Depends_on for explicit dependencies in Terraform - Time & Space Complexity
When using Terraform, some resources must wait for others to finish before starting. We analyze how this waiting affects the total time taken.
We want to know how adding explicit dependencies changes the number of steps Terraform takes.
Analyze the time complexity of this Terraform code with explicit dependencies.
resource "aws_instance" "app" {
count = var.instance_count
# instance config here
}
resource "aws_eip" "ip" {
count = var.instance_count
depends_on = [aws_instance.app]
# elastic IP config here
}
This code creates multiple instances, then assigns elastic IPs to each, waiting for instances to finish first.
Look at what happens repeatedly when Terraform runs this code.
- Primary operation: Creating each instance and then each elastic IP.
- How many times: Each resource is created once per count, so twice the count in total.
As the number of instances grows, the total operations grow too.
| Input Size (n) | Approx. Api Calls/Operations |
|---|---|
| 10 | 20 (10 instances + 10 IPs) |
| 100 | 200 (100 instances + 100 IPs) |
| 1000 | 2000 (1000 instances + 1000 IPs) |
Pattern observation: The total operations grow directly with the number of instances, doubling because of the two resource types.
Time Complexity: O(n)
This means the total steps grow in a straight line as you add more instances.

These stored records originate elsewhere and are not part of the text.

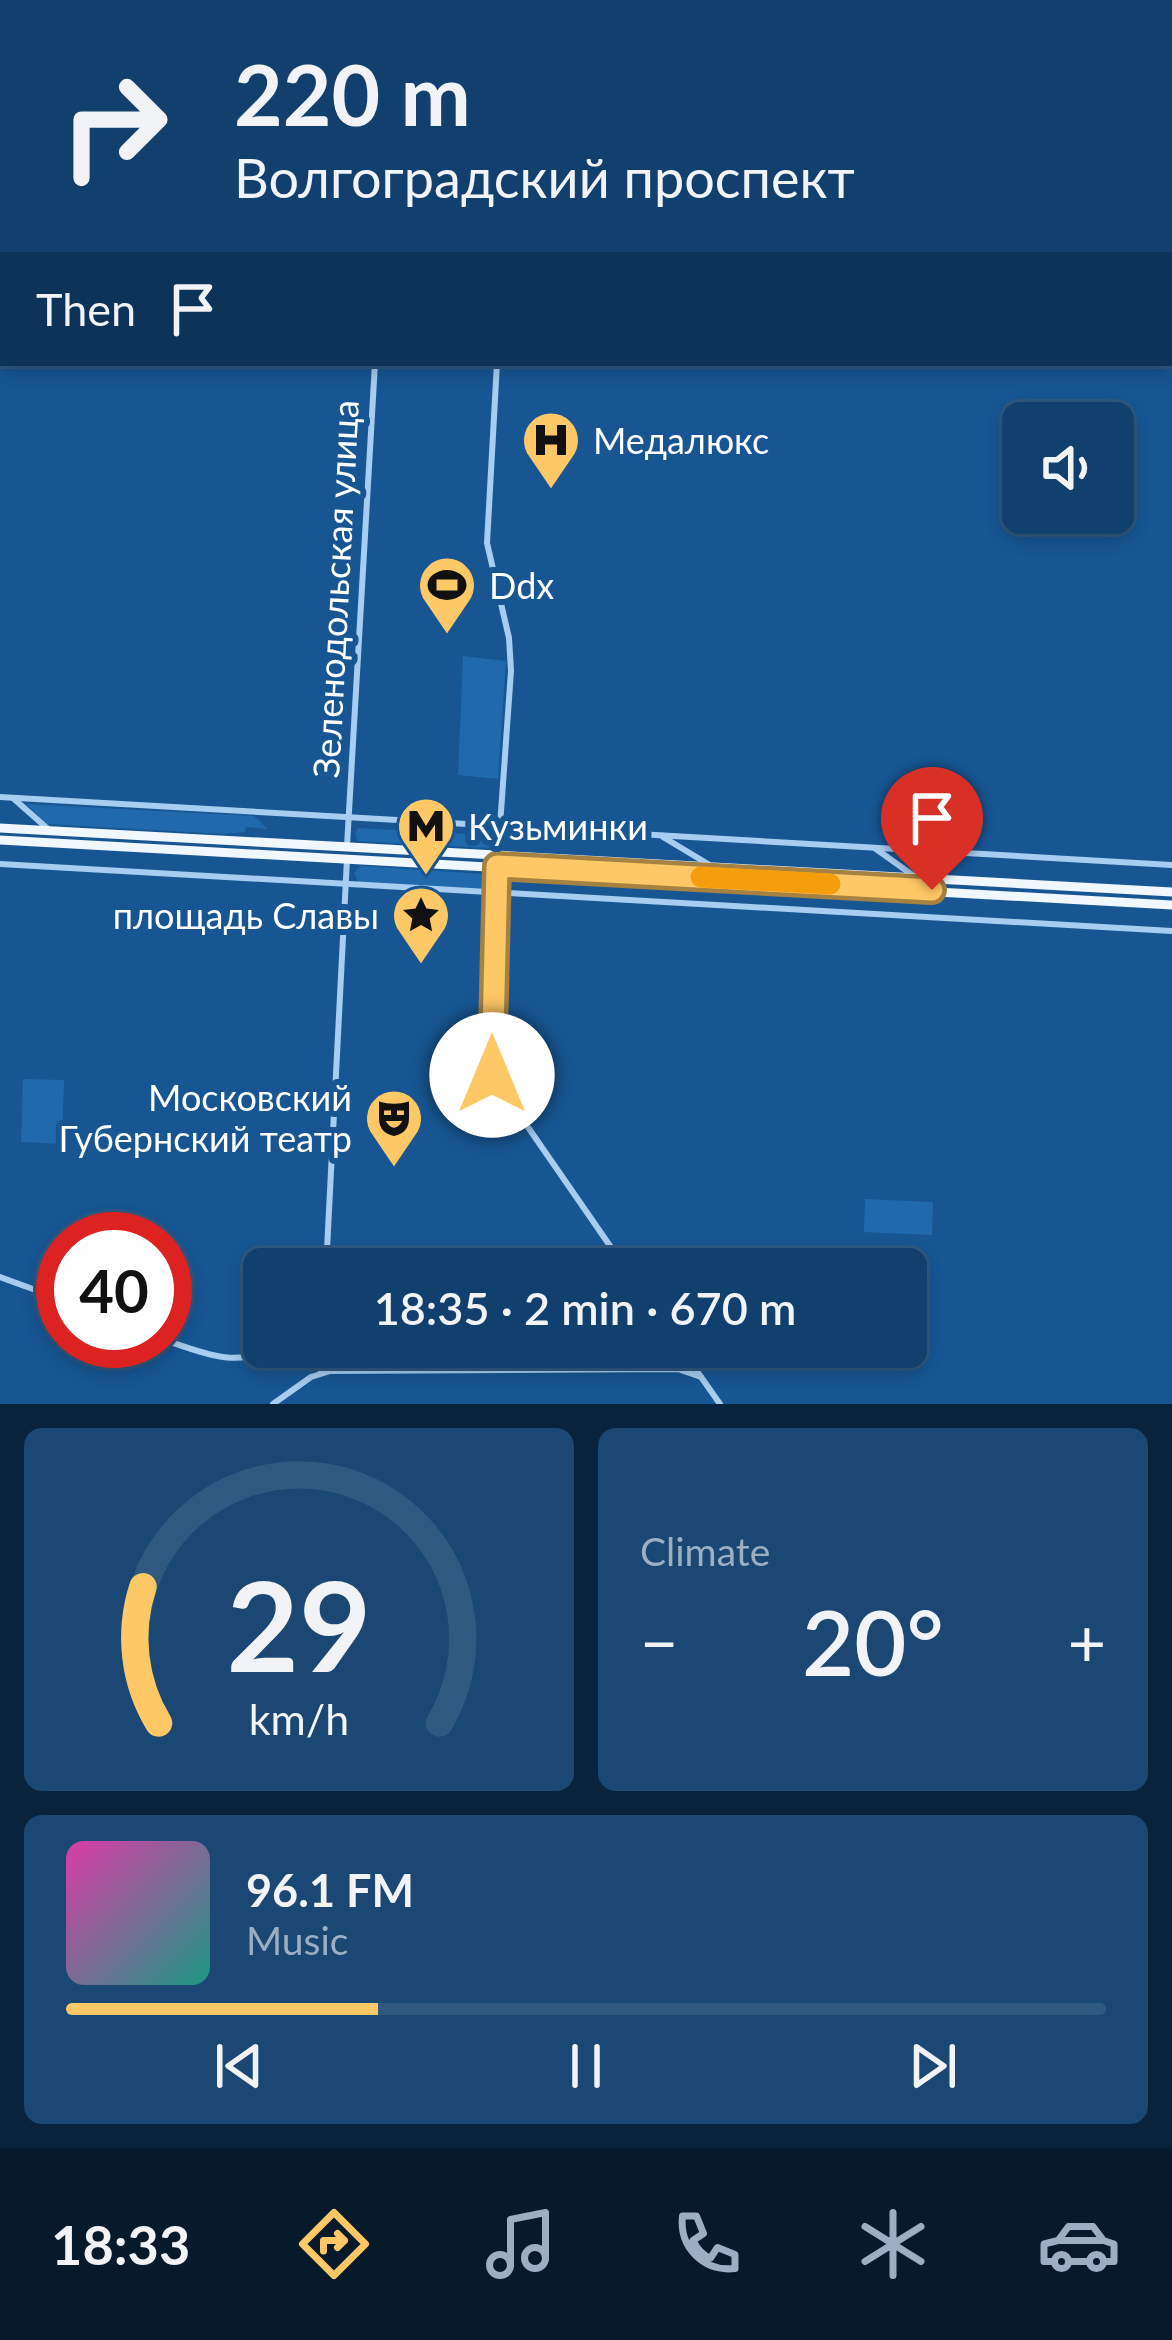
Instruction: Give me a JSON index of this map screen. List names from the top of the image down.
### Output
{
  "streets": {
    "street": ["Зеленодольская улица"]
  },
  "places": {
    "hospital": ["Медалюкс"],
    "sports": ["Ddx"],
    "metro station": ["Кузьминки"],
    "place": ["площадь Славы"],
    "theatre": ["Московский Губернский театр"]
  },
  "page": {
    "turn": ["220 m", "Волгоградский проспект"],
    "then": "Then",
    "limit": "40",
    "trip": "18:35 · 2 min · 670 m",
    "tile": "Climate",
    "heat": ["−", "20°", "+"],
    "song": ["96.1 FM", "Music"],
    "tabs": "18:33",
    "gauge": ["29", "km/h"]
  }
}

[X] Wrong: "Adding depends_on makes Terraform do extra work that grows faster than the number of resources."
[OK] Correct: depends_on only orders the steps; it does not multiply the number of operations beyond the resources you already create.
Understanding how dependencies affect execution helps you design efficient infrastructure and explain your choices clearly in conversations.
"What if we removed depends_on and let Terraform decide the order? How would the time complexity change?"